Women were able to take over for their husbands as the frontier era ended, and were willing as well as able to become successful farmers and business owners in their own right. The 1850 Census of Kendall County, the county’s first, recorded a number of widows who were carrying on for their late husbands as heads of households. For instance, 38 year-old Maria Arnold took over for her husband, Levi, when he died in 1844. Arnold was one of the founders, with Lewis B. Judson, of Oswego, who ran the first store and post office in the village. After his death, Maria became a successful farmer. By 1850, her Oswego Township land and holdings were worth $6,000, a considerable sum for the era.

Meanwhile, Emeline Gaylord, 48, was overseeing a farming operation worth $2,400 in Lisbon Township while raising four children.

Inman, Emma Haines (1872-1937)

Emma Haines Inman was elected to the Oswego School Board and served as the board’s president before the 19th Amendment gave women the right to vote in national and state elections

Over in Bristol Township, Ruth Kennedy was making the most of the 168 acres she purchased from the federal government in 1843. By 1850, the 60 year-old Kennedy and her three sons were running a farming operation worth $6,000, with Mrs. Kennedy heading up the business. Today, Kennedy Road is a reminder of the contributions she and her family made to Kendall County’s early history.

Not that it was easy being a woman, of course. Women had extremely limited job opportunities outside the home, and women weren’t allowed to vote in most elections until the second decade of the 20th Century. Oddly enough, however, even before women won the constitutional right to vote, they could hold elective office and vote in certain local elections. That’s why my shirt-tail relative, Emma Haines Inman, was able win election to the Oswego School District Board and even serve as the board’s president before passage of the 19th Amendment gave women the right to vote throughout the U.S.

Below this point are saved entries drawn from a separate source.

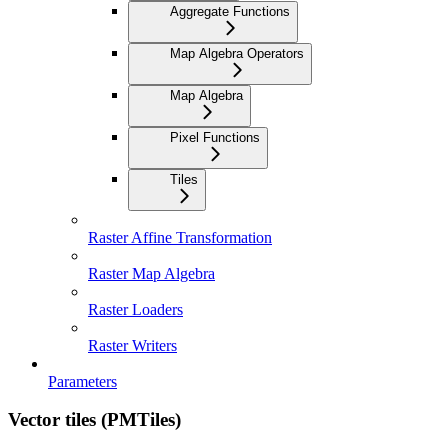
Aggregate Functions
Map Algebra Operators
Map Algebra
Pixel Functions
Tiles
Raster Affine Transformation
Raster Map Algebra
Raster Loaders
Raster Writers
Parameters
Vector tiles (PMTiles)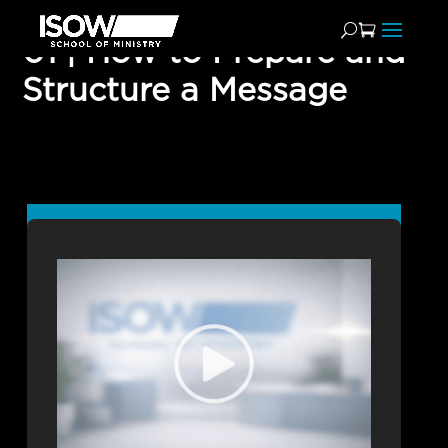
01 | How to Prepare and
Structure a Message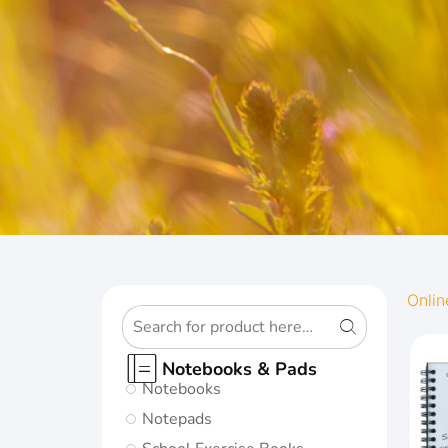
OXFORD
Onlin
ORIGINS
Notebooks & Pads
Notebooks
Give your notes
Notepads
the best start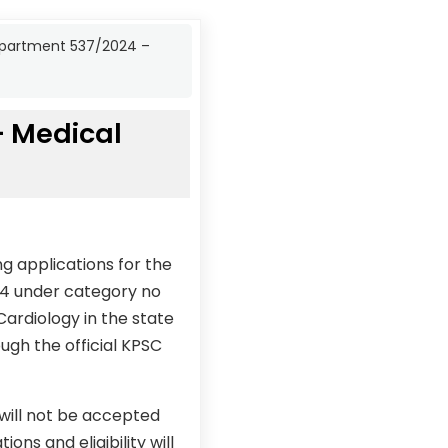
Department 537/2024 –
– Medical
g applications for the
24 under category no
Cardiology in the state
ugh the official KPSC
 will not be accepted
ons and eligibility will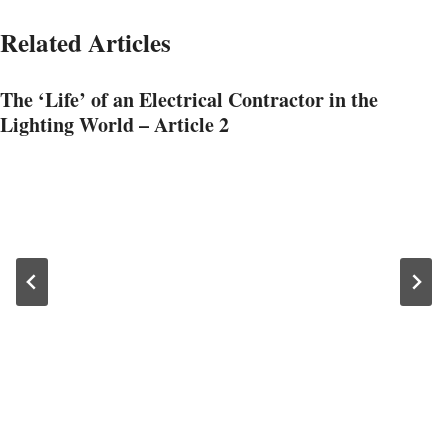
Related Articles
The ‘Life’ of an Electrical Contractor in the
Lighting World – Article 2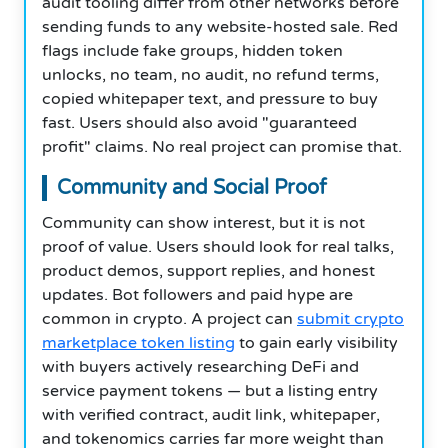
audit tooling differ from other networks before
sending funds to any website-hosted sale. Red
flags include fake groups, hidden token
unlocks, no team, no audit, no refund terms,
copied whitepaper text, and pressure to buy
fast. Users should also avoid "guaranteed
profit" claims. No real project can promise that.
Community and Social Proof
Community can show interest, but it is not
proof of value. Users should look for real talks,
product demos, support replies, and honest
updates. Bot followers and paid hype are
common in crypto. A project can
submit crypto
marketplace token listing
to gain early visibility
with buyers actively researching DeFi and
service payment tokens — but a listing entry
with verified contract, audit link, whitepaper,
and tokenomics carries far more weight than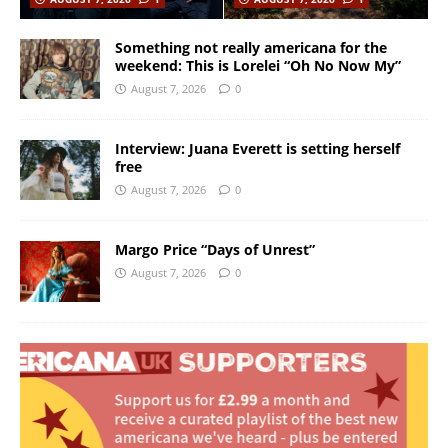
Something not really americana for the
weekend: This is Lorelei “Oh No Now My”
August 7, 2026
0
Interview: Juana Everett is setting herself
free
August 7, 2026
0
Margo Price “Days of Unrest”
August 7, 2026
0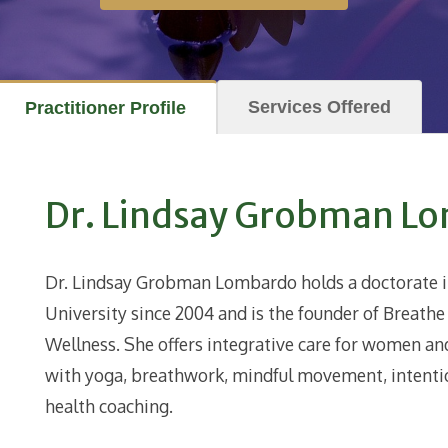
Services Offered
Practitioner Profile
Dr. Lindsay Grobman L
Dr. Lindsay Grobman
Lombardo
holds a doctorate 
University since 2004 and is the founder of Breath
Wellness. She offers integrative care for women an
with yoga, breathwork, mindful movement, intention
health coaching.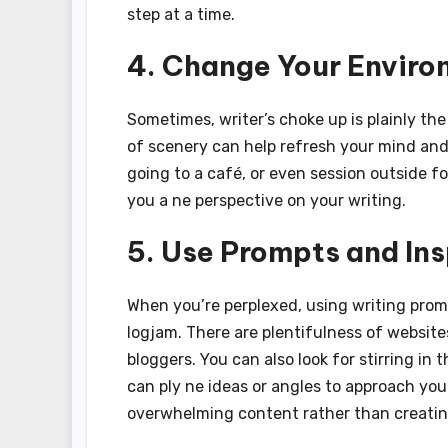
step at a time.
4. Change Your Envir
Sometimes, writer’s choke up is plainly th
of scenery can help refresh your mind and 
going to a café, or even session outside f
you a ne perspective on your writing.
5. Use Prompts and Ins
When you’re perplexed, using writing prom
logjam. There are plentifulness of website
bloggers. You can also look for stirring in
can ply ne ideas or angles to approach you
overwhelming content rather than creating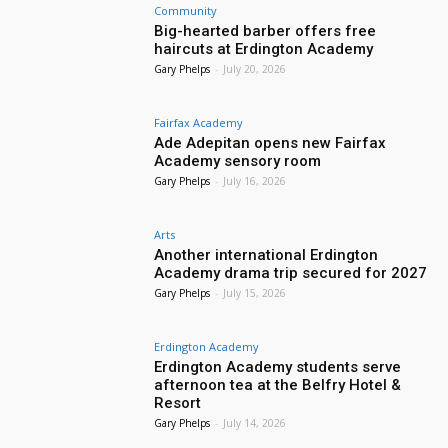
Community
Big-hearted barber offers free
haircuts at Erdington Academy
Gary Phelps
-
July 20, 2026
Fairfax Academy
Ade Adepitan opens new Fairfax
Academy sensory room
Gary Phelps
-
July 16, 2026
Arts
Another international Erdington
Academy drama trip secured for 2027
Gary Phelps
-
July 15, 2026
Erdington Academy
Erdington Academy students serve
afternoon tea at the Belfry Hotel &
Resort
Gary Phelps
-
July 14, 2026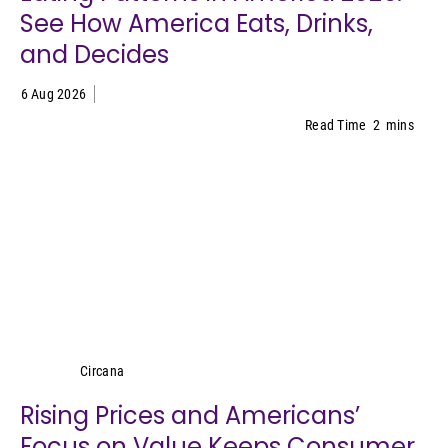
See How America Eats, Drinks,
and Decides
6 Aug 2026
Read Time
2
mins
Circana
Circana
Rising Prices and Americans’
Focus on Value Keeps Consumer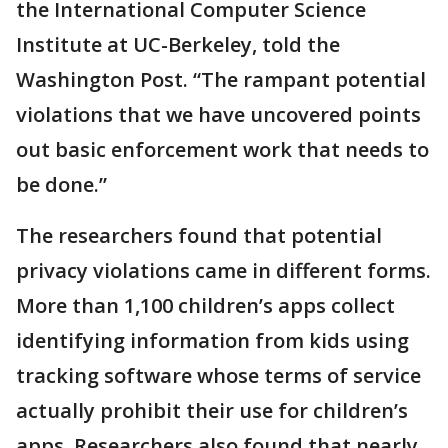
the International Computer Science
Institute at UC-Berkeley, told the
Washington Post. “The rampant potential
violations that we have uncovered points
out basic enforcement work that needs to
be done.”
The researchers found that potential
privacy violations came in different forms.
More than 1,100 children’s apps collect
identifying information from kids using
tracking software whose terms of service
actually prohibit their use for children’s
apps. Researchers also found that nearly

But that was later. We’re mostly talking frontier life here, and it wasn’t easy. Disease and disaster were always just around the corner in those trying days.

Hobson, Clarissa Stewart

Clarissa Stewart Hobson barely survived the “Winter of the Deep Snow” in the family log cabin near present-day Newark

During the horrible Winter of the Deep Snow in 1830-31, Bailey Hobson’s wife, Clarissa Stewart Hobson, and their children nearly died when he was forced to travel to Indiana to find food for them. When he was delayed in returning home by that winter’s horrible weather, Mrs. Hobson was reduced to keeping their cabin warm by chopping firewood out of the ice after freezing rain and subsequent blizzards froze the landscape—and the family woodpile—solid.

The Hobsons’ tribulations weren’t unique. A walk through any pioneer cemetery in the county will tell tragic tales of disease and death that sometimes struck down entire families. From smallpox to diphtheria to typhoid to recurrent malaria, women and their families were always at risk.

It is to their credit, then, that so many pioneer women survived and prospered despite the dangers and hardships that most of them took in such graceful stride.